Le pli

23.02.2018
Madame Grès - Robe du soir (photographie mma, neg #124256 / scanned and retouched by film and media)

Madame Grès - Robe du soir (photographie mma, neg #124256 / scanned and retouched by film and media)

En ce début d’année, memento a déroulé son fil éditorial en partant de la toile de Jouy pour l’aventurer jusqu’à ses replis orientaux. Cet éventail de sujets convie le thème du pli.

Le tissu induit le pli.

La pliure ne sait advenir que sur une surface plane. La surface infléchie, qui s’incurve, tout juste ondulée, est déjà travaillée par la naissance d’un pli à la ligne encore incertaine.
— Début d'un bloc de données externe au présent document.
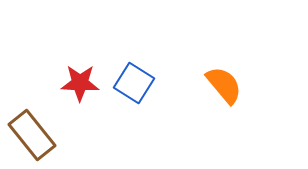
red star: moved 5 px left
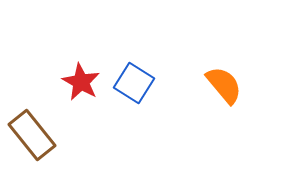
red star: moved 1 px right, 1 px up; rotated 27 degrees clockwise
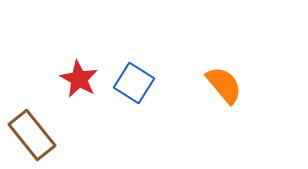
red star: moved 2 px left, 3 px up
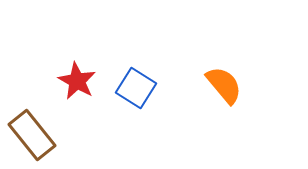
red star: moved 2 px left, 2 px down
blue square: moved 2 px right, 5 px down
Le pli altère le pan lisse.

Quelle est l’action de cette altération singulière ? Le pli double l’unité d’une surface. Mené à bien, il rabat sur lui-même une surface souple. D’un il fait deux. Le pli est à la fois cet acte de scission et cette frontière de réunion. Et en son repli, le pli dissimule dans l’ombre qu’il crée.

Puis les plis se démultiplient. Prolifèrent alors les lignes de pli qui séparent autant qu’elles relient. Plis après plis, les pans se propagent, et les déformations conséquentes de la matière pliée génèrent d’autres plis. Ployant sous la pliure, la résistance du matériau tissé opère par contre-plis, et ce infiniment jusqu’aux confins de son étendue. L’unité se défait à l’infini par dédoublements qui la déploient en labyrinthe de plis.

La pliure du tissu est le plissé. Et il est mille plis inventés et tenus par les points de couture, plis doubles, nervurés, ronds, larges ou serrés, plis à la religieuse, plis piqués… Les célèbres architectes couturiers des plissés demeurent Mariano Fortuny y Madrazo (1871-1949) et Madame Grès (1903-1993). Simone Pheulpin est aujourd’hui l’artiste du pli, à l’imitation illimitée des œuvres de la Nature comme pierres ou racines où tout n’est que plis apparents et structurants.

En pliant une lettre avant de l’envoyer, on en faisait un pli à remettre au destinataire. Désignant d’abord le support d’un contenu écrit, le pli en vint par métonymie à désigner la chose écrite, la langue elle-même. Car « […] la parole joue toujours sur fond de parole, elle n’est jamais qu’un pli dans l’immense tissu du parler. » écrit Maurice Merleau-Ponty, dans son ouvrage Signes, qui sollicite cette image au sujet du langage : « Son opacité, son obstinée référence à lui-même, ses retours et ses replis sur lui-même sont justement ce qui fait de lui un pouvoir spirituel : car il devient à son tour quelque chose comme un univers, capable de loger en lui les choses mêmes, – après les avoir changées en leur sens!»

Car toujours le pli s’insinue dans l’image pour déplier le sens d’une vision. Gilles Deleuze (1925-1995), chez qui le pli est un concept dont il use pour analyser la pensée du philosophe Gottfried Wilhelm Leibniz (1646-1716), cite pour être sa phrase préférée un extrait de La Révolte des Tartares de Thomas de Quincey (1785-1859) : « Pendant l’heure suivante, quand la douce brise du matin eut quelque peu fraîchi, le nuage de poussière s’amplifia et prit l’apparence d’immenses draperies aériennes, dont les lourds pans retombaient du ciel sur la terre : et en certains endroits, là où les tourbillons de la brise agitaient les plis de ces rideaux aériens, apparaissaient des déchirures… »

De l’étoffe à l’espace-temps, en passant par les mots qui en informent, le pli mène la danse, nous fait et nous vêt, emplit l’espace et ride le temps.